Electric grid reliability also remains a concern, although EPA added a “reliability safety-valve” that eases compliance with the restrictions in the event they threaten utilities’ ability to keep the lights on.

It might not matter for utilities’ planning purposes. “I know from my conversations with state leaders and utility CEOs that even those who may openly oppose the rules are thinking hard about how to meet them,” said Center for Climate Change and Energy Solutions President Bob Perciasepe, a former No. 2 EPA official, in a press teleconference.

Climate

It is unclear how the CPP’s supposed beneficiary – the planet – will fare under the plan.

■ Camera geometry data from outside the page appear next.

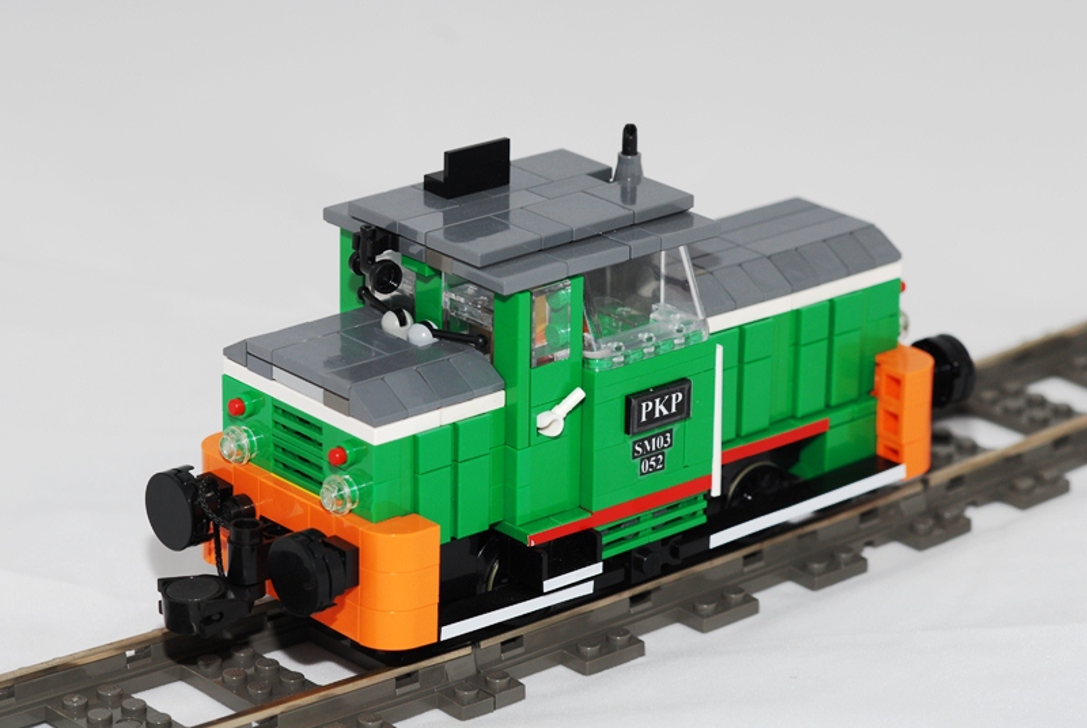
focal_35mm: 128
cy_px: 364
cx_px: 544
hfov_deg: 16.0
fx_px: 3855
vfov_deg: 10.8
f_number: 8
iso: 320
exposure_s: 1/90
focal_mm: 85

While the administration says the plan is the most consequential climate action taken to date, some environmental groups say it doesn’t go far enough.

Many praised the announcement: “Across the globe, this commitment…will be seen as a crucial step toward fulfilling President Obama’s pledge to reduce our country’s greenhouse gas emissions… which will set us on the path to achieving a strong emissions reductions agreement at the upcoming COP21 climate negotiations,” Climate Reality Project President Ken Berlin said in a statement.

Others took it with a grain of salt. “This is the most significant action yet from the Obama administration, but it’s still not enough to secure his climate legacy,” 350.org Executive Director May Boeve said in a statement. “We’ll be pushing the administration to build on this announcement and take the additional steps necessary to protect our climate, like rejecting the Keystone XL pipeline, ending fracking, and preventing Arctic and offshore drilling.”

Critics say the rule is pointless because – in the absence of similarly robust commitments by other big polluters – it would have little effect on global temperatures. “EPA’s own models show that their carbon rule will limit global temperature rise by a mere 0.018 degrees Celsius by 2100,” said the American Energy Alliance.